A Belgian investment company has launched legal action against Dexia and its chief executive, arguing the Franco-Belgian financial group misled investors before its state bailout in October.

Lynx Capital bought 5,350 Dexia shares on Sept 5 for prices varying from 1.358 to 1.478 euros, according to lawyer Robert Wtterwulghe. Dexia's shares have subsequently fallen to 0.33 euros.

In its deposition, the company says that Dexia Chief Executive Pierre Mariani and Chairman Jean-Luc Dehaene issued a series of reassuring statements about the group's financial health in the period up to Sept 2011.

But after the October bailout, Dehaene recalled arriving with Mariani to take charge of the group after a first rescue in 2008 to be told by Mariani that Dexia was 'not a bank, but a hedge fund'.

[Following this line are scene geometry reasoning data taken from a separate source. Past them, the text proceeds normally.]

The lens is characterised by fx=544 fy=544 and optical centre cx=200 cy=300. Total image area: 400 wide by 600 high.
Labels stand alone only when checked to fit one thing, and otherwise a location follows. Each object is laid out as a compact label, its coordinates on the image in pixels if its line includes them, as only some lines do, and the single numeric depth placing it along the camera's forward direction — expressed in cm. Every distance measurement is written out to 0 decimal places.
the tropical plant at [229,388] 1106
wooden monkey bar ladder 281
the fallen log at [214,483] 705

Wtterwulghe said this statement made it clear that Mariani knew from October 2008 that Dexia's position was precarious and that his subsequent reassurances were unfounded.

Dexia declined to comment.

Wtterwulghe said it was likely the Brussels commercial court would set an initial hearing at the end of January, with the case itself starting in May or June.

Dexia was rescued by Belgium, France and Luxembourg in October, with the three states providing guarantees for its borrowings and Belgium nationalising its Belgian banking activities.

The group is in the process of selling its businesses and will be left as a 'bad bank' holding bonds.